The Psalms tell us we are knit in our mother’s womb and the Psalmist proclaims of God, “Wonderful are your works … ” (Psalm 139:13-14). God, the Creator of the universe, made us the way we are. He thought of every intricate detail—even numbering the hair on our head (Matthew 10:30).
This isn’t about self-esteem. I’m not writing this to make you feel better about yourself. I’m not writing this to make you buy a product, either. Rather, we need to choose to fix our eyes on something greater. We need to fix our eyes on Christ, and in doing so, we will begin to see ourselves the way He sees us.
The mirror looks back at us and tells us we need to worship a different god. We don’t have to bow down to its lies, the lies in our head, that tell us we are not enough. We can fight to hear this better Word from God. His Word reminding us that we are created for a purpose; a purpose greater than these vain pursuits–to bring Him glory. His Word tells us that to fear Him is to gain wisdom and knowledge (Proverbs 1:7).
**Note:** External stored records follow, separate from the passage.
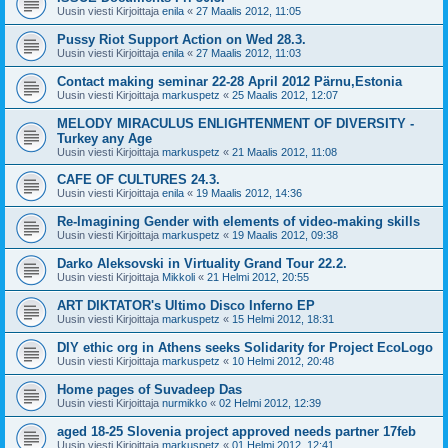
Uusin viesti Kirjoittaja
enila
«
27 Maalis 2012, 11:05
Pussy Riot Support Action on Wed 28.3.
Uusin viesti Kirjoittaja
enila
«
27 Maalis 2012, 11:03
Contact making seminar 22-28 April 2012 Pärnu,Estonia
Uusin viesti Kirjoittaja
markuspetz
«
25 Maalis 2012, 12:07
MELODY MIRACULUS ENLIGHTENMENT OF DIVERSITY -
Turkey any Age
Uusin viesti Kirjoittaja
markuspetz
«
21 Maalis 2012, 11:08
CAFE OF CULTURES 24.3.
Uusin viesti Kirjoittaja
enila
«
19 Maalis 2012, 14:36
Re-Imagining Gender with elements of video-making skills
Uusin viesti Kirjoittaja
markuspetz
«
19 Maalis 2012, 09:38
Darko Aleksovski in Virtuality Grand Tour 22.2.
Uusin viesti Kirjoittaja
Mikkoli
«
21 Helmi 2012, 20:55
ART DIKTATOR's Ultimo Disco Inferno EP
Uusin viesti Kirjoittaja
markuspetz
«
15 Helmi 2012, 18:31
DIY ethic org in Athens seeks Solidarity for Project EcoLogo
Uusin viesti Kirjoittaja
markuspetz
«
10 Helmi 2012, 20:48
Home pages of Suvadeep Das
Uusin viesti Kirjoittaja
nurmikko
«
02 Helmi 2012, 12:39
aged 18-25 Slovenia project approved needs partner 17feb
Uusin viesti Kirjoittaja
markuspetz
«
01 Helmi 2012, 12:41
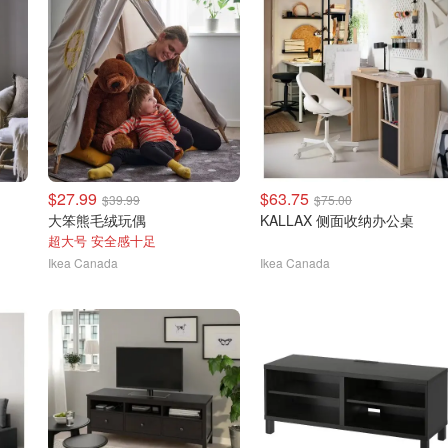
$27.99
$63.75
$39.99
$75.00
大笨熊毛绒玩偶
KALLAX 侧面收纳办公桌
超大号 安全感十足
Ikea Canada
Ikea Canada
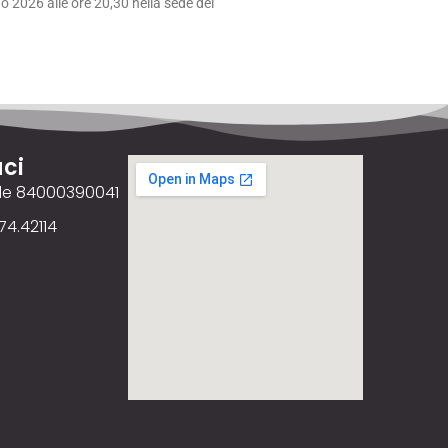
 2026 alle ore 20,30 nella sede del
ci
ale 84000390041
74.42114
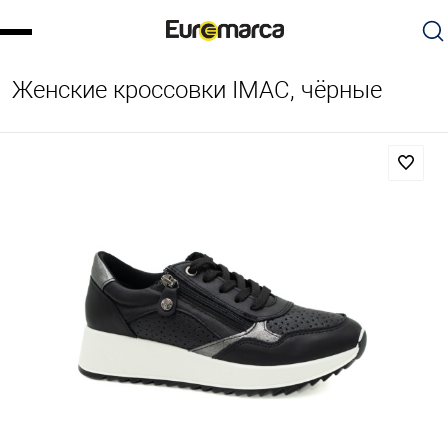
Женские кроссовки IMAC, чёрные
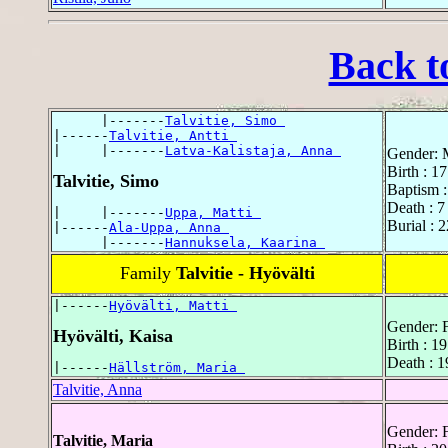
Back t
      |-------
Talvitie, Simo 
|------
Talvitie, Antti 
|     |-------
Latva-Kalistaja, Anna 
Gender: 
Birth : 1
Talvitie, Simo
Baptism 
Death : 7
|     |-------
Uppa, Matti 
Burial : 
|------
Ala-Uppa, Anna 
      |-------
Hannuksela, Kaarina 
Family
Talvitie - Hyövälti
|------
Hyövälti, Matti 
Gender: 
Hyövälti, Kaisa
Birth : 1
Death : 1
|------
Hällström, Maria 
Talvitie, Anna
Gender: 
Talvitie, Maria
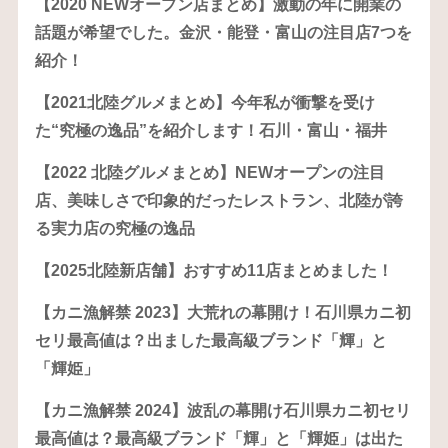
【2020 NEWオープン店まとめ】激動の年に開業の
話題が希望でした。金沢・能登・富山の注目店7つを
紹介！
【2021北陸グルメまとめ】今年私が衝撃を受け
た“究極の逸品”を紹介します！石川・富山・福井
【2022 北陸グルメまとめ】NEWオープンの注目
店、美味しさで印象的だったレストラン、北陸が誇
る実力店の究極の逸品
【2025北陸新店舗】おすすめ11店まとめました！
【カニ漁解禁 2023】大荒れの幕開け！石川県カニ初
セリ最高値は？出ました最高級ブランド「輝」と
「輝姫」
【カニ漁解禁 2024】波乱の幕開け石川県カニ初セリ
最高値は？最高級ブランド「輝」と「輝姫」は出た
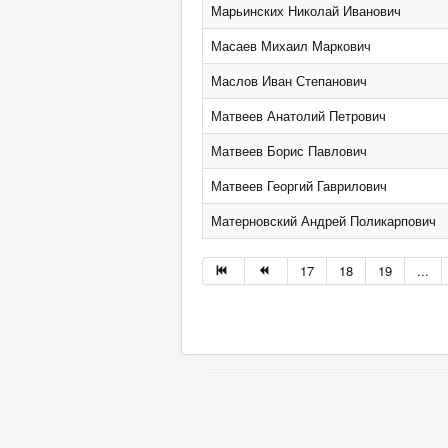
Марьинских Николай Иванович
Масаев Михаил Маркович
Маслов Иван Степанович
Матвеев Анатолий Петрович
Матвеев Борис Павлович
Матвеев Георгий Гаврилович
Матерновский Андрей Поликарпович
17
18
19
...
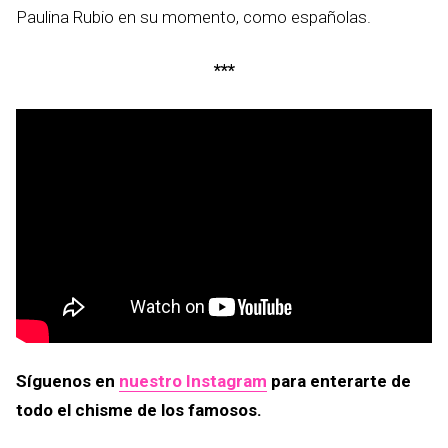
Paulina Rubio en su momento, como españolas.
***
Síguenos en
nuestro Instagram
para enterarte de
todo el chisme de los famosos.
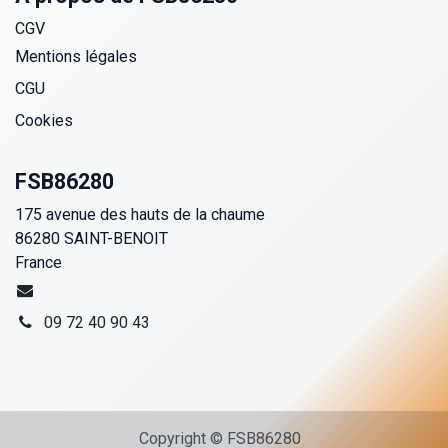
CGV
Mentions légales
CGU
Cookies
FSB86280
175 avenue des hauts de la chaume
86280 SAINT-BENOIT
France
09 72 40 90 43
Copyright © FSB86280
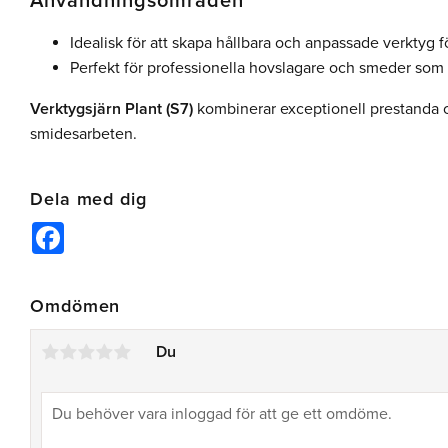
Användningsområden
Idealisk för att skapa hållbara och anpassade verktyg 
Perfekt för professionella hovslagare och smeder som k
Verktygsjärn Plant (S7)
kombinerar exceptionell prestanda oc
smidesarbeten.
Dela med dig
Facebook
Omdömen
Du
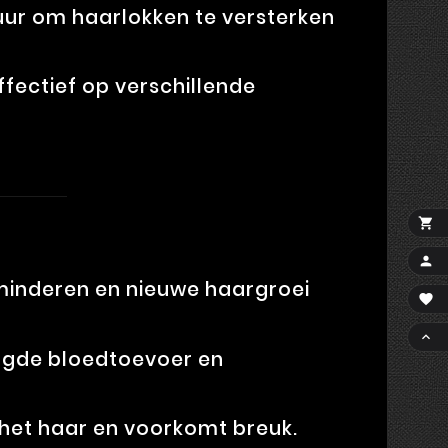
ur om haarlokken te versterken
ffectief op verschillende


erminderen en nieuwe haargroei


ogde bloedtoevoer en
 het haar en voorkomt breuk.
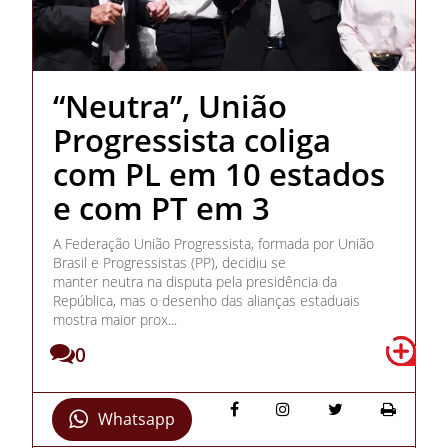
“Neutra”, União
Progressista coliga
com PL em 10 estados
e com PT em 3
A Federação União Progressista, formada por União
Brasil e Progressistas (PP), decidiu se
manter neutra na disputa pela presidência da
República, mas o desenho das alianças estaduais
mostra maior prox...
0
Whatsapp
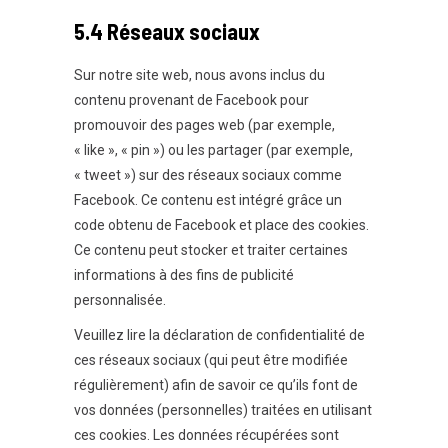
5.4 Réseaux sociaux
Sur notre site web, nous avons inclus du
contenu provenant de Facebook pour
promouvoir des pages web (par exemple,
« like », « pin ») ou les partager (par exemple,
« tweet ») sur des réseaux sociaux comme
Facebook. Ce contenu est intégré grâce un
code obtenu de Facebook et place des cookies.
Ce contenu peut stocker et traiter certaines
informations à des fins de publicité
personnalisée.
Veuillez lire la déclaration de confidentialité de
ces réseaux sociaux (qui peut être modifiée
régulièrement) afin de savoir ce qu’ils font de
vos données (personnelles) traitées en utilisant
ces cookies. Les données récupérées sont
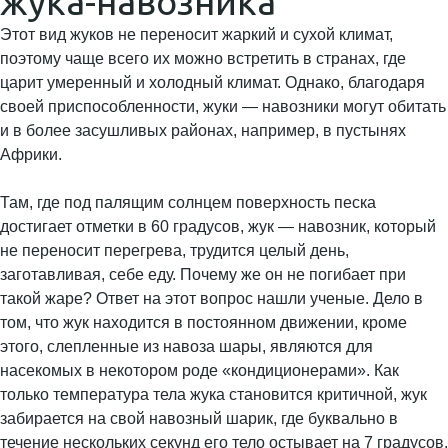
жука-навозника
Этот вид жуков не переносит жаркий и сухой климат,
поэтому чаще всего их можно встретить в странах, где
царит умеренный и холодный климат. Однако, благодаря
своей приспособленности, жуки — навозники могут обитать
и в более засушливых районах, например, в пустынях
Африки.
Там, где под палящим солнцем поверхность песка
достигает отметки в 60 градусов, жук — навозник, который
не переносит перегрева, трудится целый день,
заготавливая, себе еду. Почему же он не погибает при
такой жаре? Ответ на этот вопрос нашли ученые. Дело в
том, что жук находится в постоянном движении, кроме
этого, слепленные из навоза шары, являются для
насекомых в некотором роде «кондиционерами». Как
только температура тела жука становится критичной, жук
забирается на свой навозный шарик, где буквально в
течение нескольких секунд его тело остывает на 7 градусов.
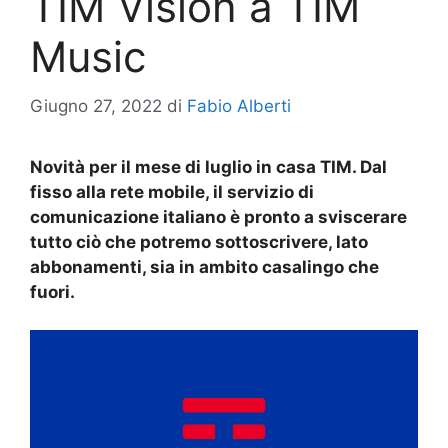
TIM Vision a TIM
Music
Giugno 27, 2022
di
Fabio Alberti
Novità per il mese di luglio in casa TIM. Dal
fisso alla rete mobile, il servizio di
comunicazione italiano è pronto a sviscerare
tutto ciò che potremo sottoscrivere, lato
abbonamenti, sia in ambito casalingo che
fuori.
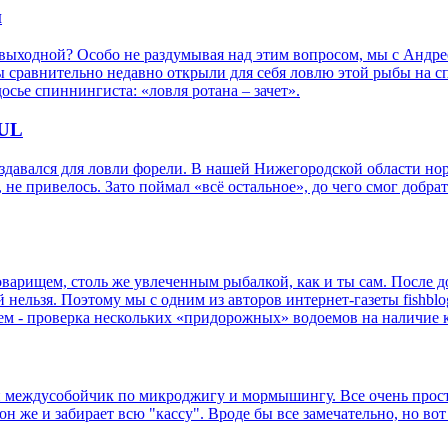
и
 выходной? Особо не раздумывая над этим вопросом, мы с Андр
 Мы сравнительно недавно открыли для себя ловлю этой рыбы на 
осье спиннингиста: «ловля ротана – зачет».
XUL
, создавался для ловли форели. В нашей Нижегородской области н
е привелось. Зато поймал «всё остальное», до чего смог добратьс
товарищем, столь же увлеченным рыбалкой, как и ты сам. После
й нельзя. Поэтому мы с одним из авторов интернет-газеты fishb
тем - проверка нескольких «придорожных» водоемов на наличие
 междусобойчик по микроджигу и мормышингу. Все очень просто
он же и забирает всю "кассу". Вроде бы все замечательно, но вот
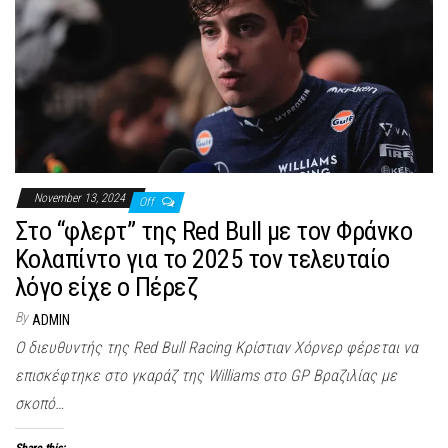
November 13, 2024
Off
Στο “φλερτ” της Red Bull με τον Φράνκο
Κολαπίντο για το 2025 τον τελευταίο
λόγο είχε ο Πέρεζ
By
ADMIN
Ο διευθυντής της Red Bull Racing Κρίστιαν Χόρνερ φέρεται να
επισκέφτηκε στο γκαράζ της Williams στο GP Βραζιλίας με
σκοπό…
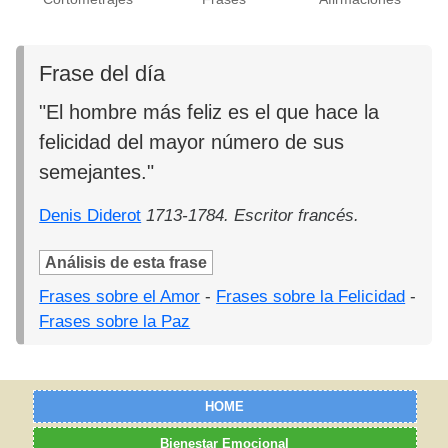
Frase del día
"El hombre más feliz es el que hace la
felicidad del mayor número de sus
semejantes."
Denis Diderot
1713-1784. Escritor francés.
Análisis de esta frase
Frases sobre el Amor
-
Frases sobre la Felicidad
-
Frases sobre la Paz
HOME
Bienestar Emocional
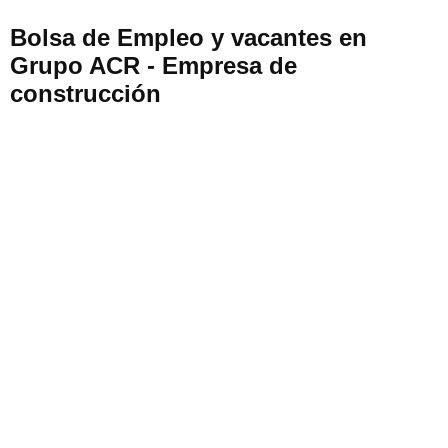
Bolsa de Empleo y vacantes en
Grupo ACR - Empresa de
construcción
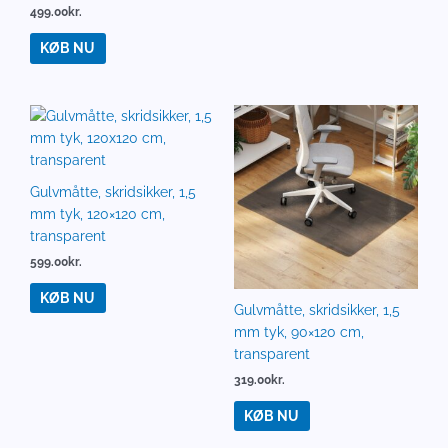
499.00
kr.
KØB NU
Gulvmåtte, skridsikker, 1,5
mm tyk, 120×120 cm,
transparent
599.00
kr.
KØB NU
Gulvmåtte, skridsikker, 1,5
mm tyk, 90×120 cm,
transparent
319.00
kr.
KØB NU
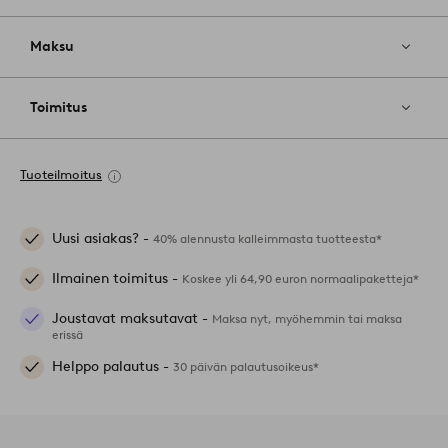
Maksu
Toimitus
Tuoteilmoitus
Uusi asiakas? -
40% alennusta kalleimmasta tuotteesta*
Ilmainen toimitus -
Koskee yli 64,90 euron normaalipaketteja*
Joustavat maksutavat -
Maksa nyt, myöhemmin tai maksa
erissä
Helppo palautus -
30 päivän palautusoikeus*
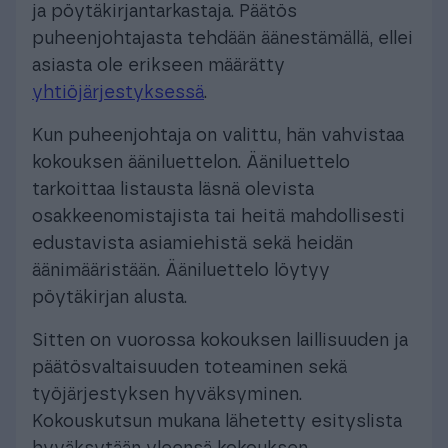
ja pöytäkirjantarkastaja. Päätös
puheenjohtajasta tehdään äänestämällä, ellei
asiasta ole erikseen määrätty
yhtiöjärjestyksessä
.
Kun puheenjohtaja on valittu, hän vahvistaa
kokouksen ääniluettelon. Ääniluettelo
tarkoittaa listausta läsnä olevista
osakkeenomistajista tai heitä mahdollisesti
edustavista asiamiehistä sekä heidän
äänimääristään. Ääniluettelo löytyy
pöytäkirjan alusta.
Sitten on vuorossa kokouksen laillisuuden ja
päätösvaltaisuuden toteaminen sekä
työjärjestyksen hyväksyminen.
Kokouskutsun mukana lähetetty esityslista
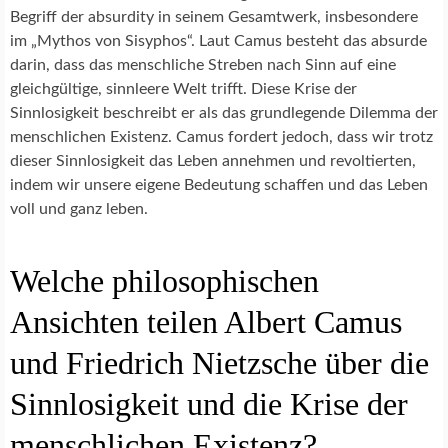
Begriff der absurdity in seinem Gesamtwerk, insbesondere
im „Mythos von Sisyphos“. Laut Camus besteht das absurde
darin, dass das menschliche Streben nach Sinn auf eine
gleichgültige, sinnleere Welt trifft. Diese Krise der
Sinnlosigkeit beschreibt er als das grundlegende Dilemma der
menschlichen Existenz. Camus fordert jedoch, dass wir trotz
dieser Sinnlosigkeit das Leben annehmen und revoltierten,
indem wir unsere eigene Bedeutung schaffen und das Leben
voll und ganz leben.
Welche philosophischen
Ansichten teilen Albert Camus
und Friedrich Nietzsche über die
Sinnlosigkeit und die Krise der
menschlichen Existenz?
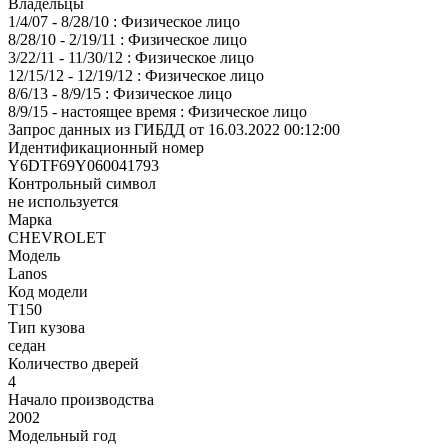
Владельцы
1/4/07 - 8/28/10 : Физическое лицо
8/28/10 - 2/19/11 : Физическое лицо
3/22/11 - 11/30/12 : Физическое лицо
12/15/12 - 12/19/12 : Физическое лицо
8/6/13 - 8/9/15 : Физическое лицо
8/9/15 - настоящее время : Физическое лицо
Запрос данных из ГИБДД от 16.03.2022 00:12:00
Идентификационный номер
Y6DTF69Y060041793
Контрольный символ
не используется
Марка
CHEVROLET
Модель
Lanos
Код модели
T150
Тип кузова
седан
Количество дверей
4
Начало производства
2002
Модельный год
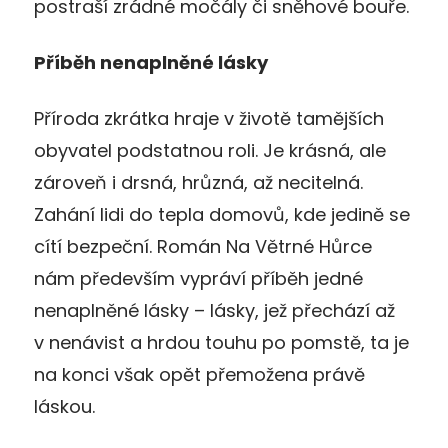
postraší zrádné močály či sněhové bouře.
Příběh nenaplněné lásky
Příroda zkrátka hraje v životě tamějších
obyvatel podstatnou roli. Je krásná, ale
zároveň i drsná, hrůzná, až necitelná.
Zahání lidi do tepla domovů, kde jedině se
cítí bezpeční. Román Na Větrné Hůrce
nám především vypráví příběh jedné
nenaplněné lásky – lásky, jež přechází až
v nenávist a hrdou touhu po pomstě, ta je
na konci však opět přemožena právě
láskou.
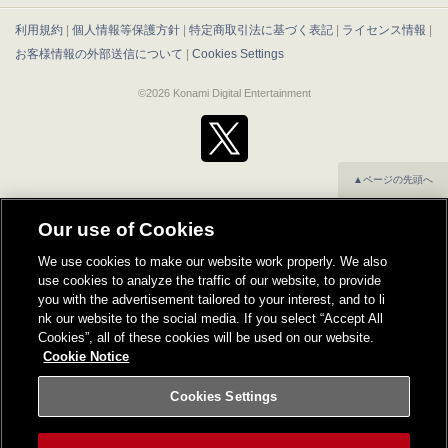
利用規約
|
個人情報等保護方針
|
特定商取引法に基づく表記
|
ライセンス情報
|
お客様情報の外部送信について
|
Cookies Settings
©2026 Konami Digital Entertainment
▲ページの先頭へ
Our use of Cookies
We use cookies to make our website work properly. We also
use cookies to analyze the traffic of our website, to provide
you with the advertisement tailored to your interest, and to li
nk our website to the social media. If you select “Accept All
Cookies”, all of these cookies will be used on our website.
Cookie Notice
Cookies Settings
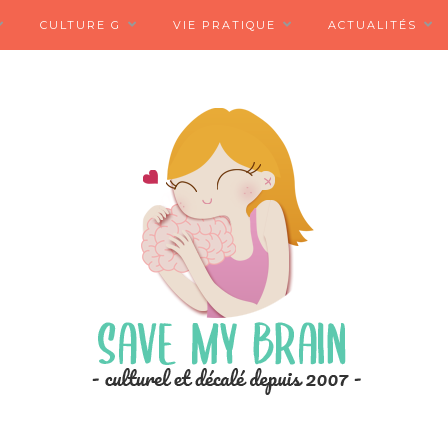
CULTURE G
VIE PRATIQUE
ACTUALITÉS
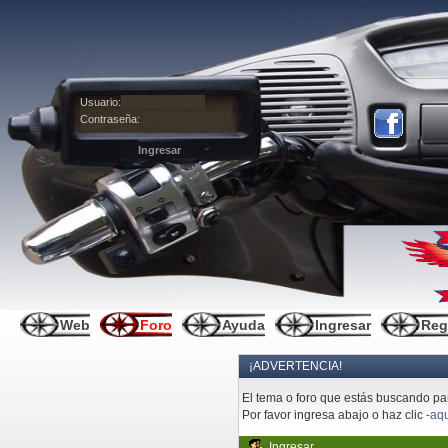
Usuario:
Contraseña:
Web
Foro
Ayuda
Ingresar
Reg
¡ADVERTENCIA!
El tema o foro que estás buscando pare
Por favor ingresa abajo o haz clic
-aqu
Ingresar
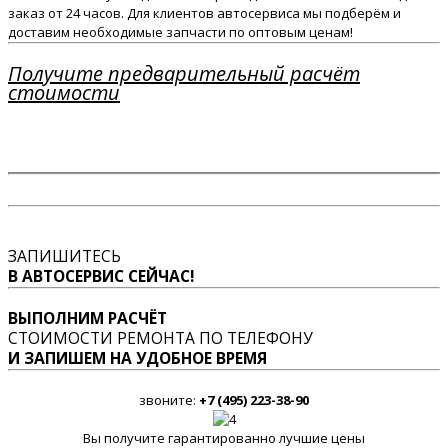
заказ от 24 часов. Для клиентов автосервиса мы подберём и
доставим необходимые запчасти по оптовым ценам!
Получите предварительный расчёт
стоимости
ЗАПИШИТЕСЬ
В АВТОСЕРВИС СЕЙЧАС!
ВЫПОЛНИМ РАСЧЁТ
СТОИМОСТИ РЕМОНТА ПО ТЕЛЕФОНУ
И ЗАПИШЕМ НА УДОБНОЕ ВРЕМЯ
звоните:
+7 (495) 223-38-90
Вы получите гарантированно лучшие цены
We begin with a reverence of God and then turn our gaze from the mirror and to His Word.
If we are looking for perfection in the mirror, we won’t find it. And if we limit our vision and goal to what is reflected back at us, we will always be disappointed. But if we fix our eyes on Jesus we will always find perfection. So let’s widen our vision. Let’s choose to fix our eyes on Christ, the author and perfecter of our faith, “who for the joy that was set before him endured the cross, despising the shame, and is seated at the right hand of the throne of God” (Hebrews 12:2).
In His eyes, we are daughters. In His eyes, we are fearfully and wonderfully made. No wonder our perception of beauty can be restored.